In Yiyun Li's stories, young men and women compete to escape the confines of China for the freedom and riches of America, then struggle to retain their Chinese identity and empathy with China. Caught between tradition and modernity, a young man educated in America struggles to tell his mother that the reason he keeps rejecting the potential matches she arranges for him is because he is homosexual; a woman moves to America after falling pregnant in order to seek a better life and finds hope that China cannot give her; a husband and wife battle to keep their family together in the face of rejection from society when one of their children is born mentally ill.

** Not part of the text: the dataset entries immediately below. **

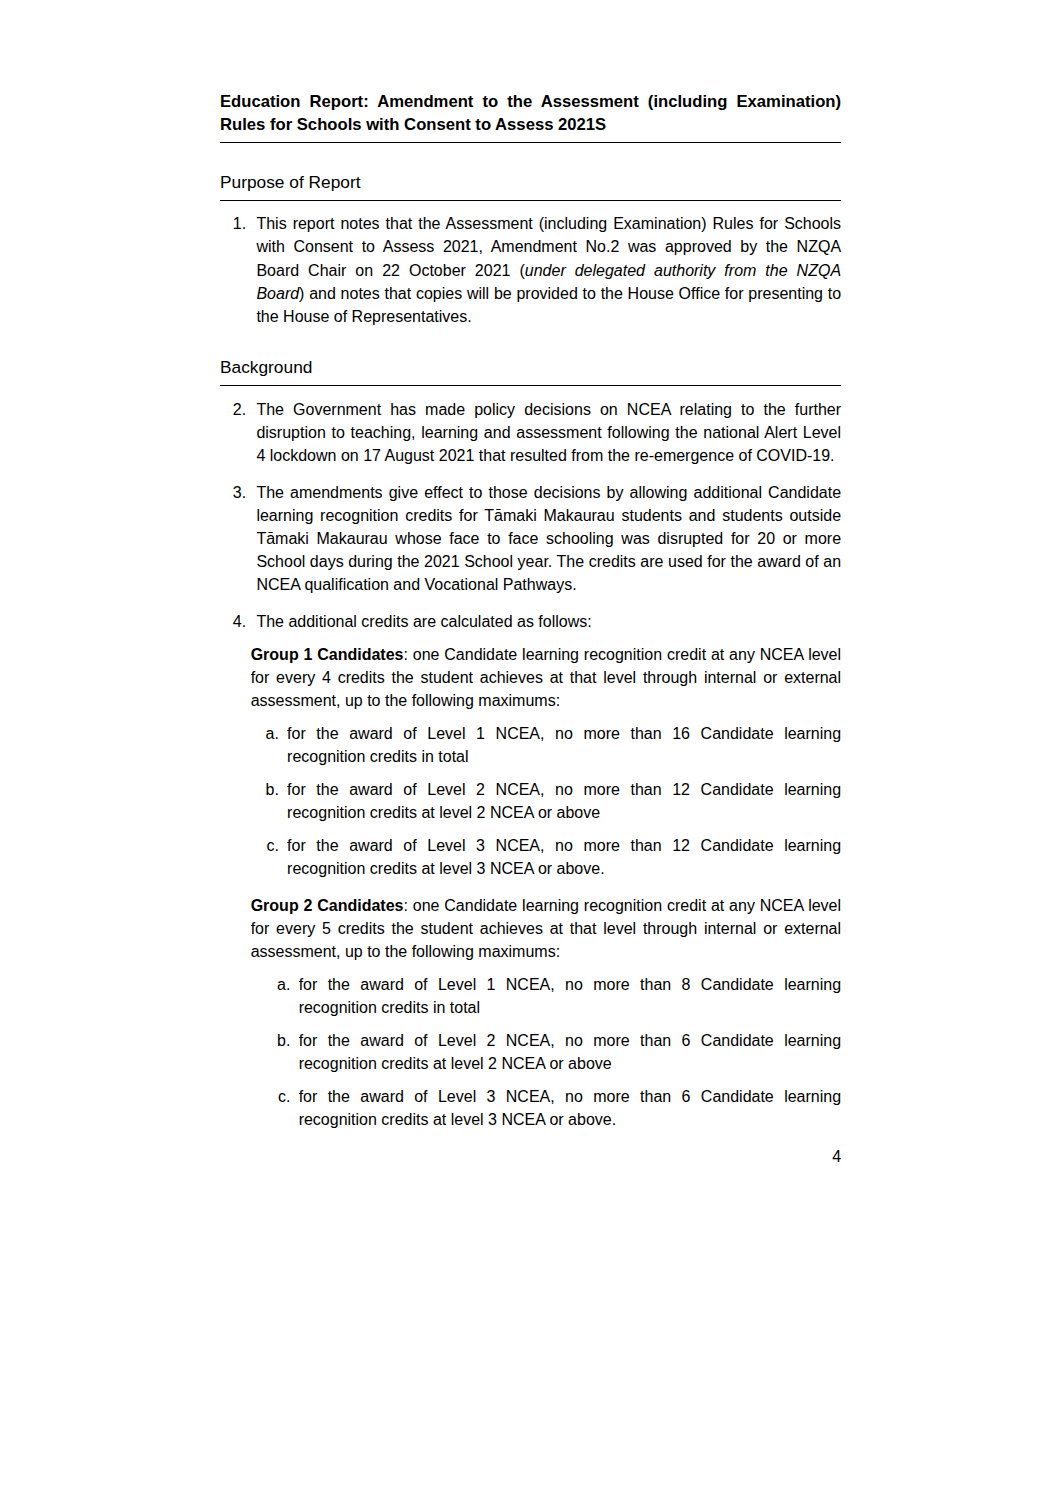Education Report: Amendment to the Assessment (including Examination) Rules for Schools with Consent to Assess 2021S
Purpose of Report
This report notes that the Assessment (including Examination) Rules for Schools with Consent to Assess 2021, Amendment No.2 was approved by the NZQA Board Chair on 22 October 2021 (under delegated authority from the NZQA Board) and notes that copies will be provided to the House Office for presenting to the House of Representatives.
Background
The Government has made policy decisions on NCEA relating to the further disruption to teaching, learning and assessment following the national Alert Level 4 lockdown on 17 August 2021 that resulted from the re-emergence of COVID-19.
The amendments give effect to those decisions by allowing additional Candidate learning recognition credits for Tāmaki Makaurau students and students outside Tāmaki Makaurau whose face to face schooling was disrupted for 20 or more School days during the 2021 School year. The credits are used for the award of an NCEA qualification and Vocational Pathways.
The additional credits are calculated as follows:
Group 1 Candidates: one Candidate learning recognition credit at any NCEA level for every 4 credits the student achieves at that level through internal or external assessment, up to the following maximums:
for the award of Level 1 NCEA, no more than 16 Candidate learning recognition credits in total
for the award of Level 2 NCEA, no more than 12 Candidate learning recognition credits at level 2 NCEA or above
for the award of Level 3 NCEA, no more than 12 Candidate learning recognition credits at level 3 NCEA or above.
Group 2 Candidates: one Candidate learning recognition credit at any NCEA level for every 5 credits the student achieves at that level through internal or external assessment, up to the following maximums:
for the award of Level 1 NCEA, no more than 8 Candidate learning recognition credits in total
for the award of Level 2 NCEA, no more than 6 Candidate learning recognition credits at level 2 NCEA or above
for the award of Level 3 NCEA, no more than 6 Candidate learning recognition credits at level 3 NCEA or above.
4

What struck me most was how much Chinese society has changed in such a short space of time. I know China has been trying to modernise, and having spent time there, I know there are massive divides between country and city, old and young, and new and old; but I've never been exposed to such expressions of these struggles. Both books are of course banned on mainland China (although probably not in Taiwan) and I am surprised that censorship doesn't feature more heavily in either set of stories. Not only in literature, but generally in freedom of speech in the media or even in what Chinese people are allowed to view from overseas media. In hotels, foreign news reports on China are often cut from broadcasts. Foreign papers arrive three weeks late and will sometimes have articles perceived as reflecting negatively on China's progress or development torn out. Everyone (in the West) knows that a massive quantity of websites are blocked in China - my blog is banned in China! (Not mine specifically; blogger appears to be banned.) But the Chinese are, by and large, unaware of the extent to which their government blindfolds them. Anyway, I've managed to go off course on my speculations about censorship; my point is really that China is going through a massive rapid social upheaval, and reading these two books together has provided an interesting record in literature on social problems.
3 comments:
Nice post! I think it is wonderful how both modernization and the immigrant experience have translated into such rich literature as different generations explore what it means to leave a culture behind (either temporally or physically) and learn how to navigate a new one....along the same lines, Gish Jen has some lovely short stories that deal with the tension of being an American born Chinese.
Do you mean The Bridegroom and Other Stories?
I do - I bought Waiting and read The Bridegroom instead. Thanks for pointing that out!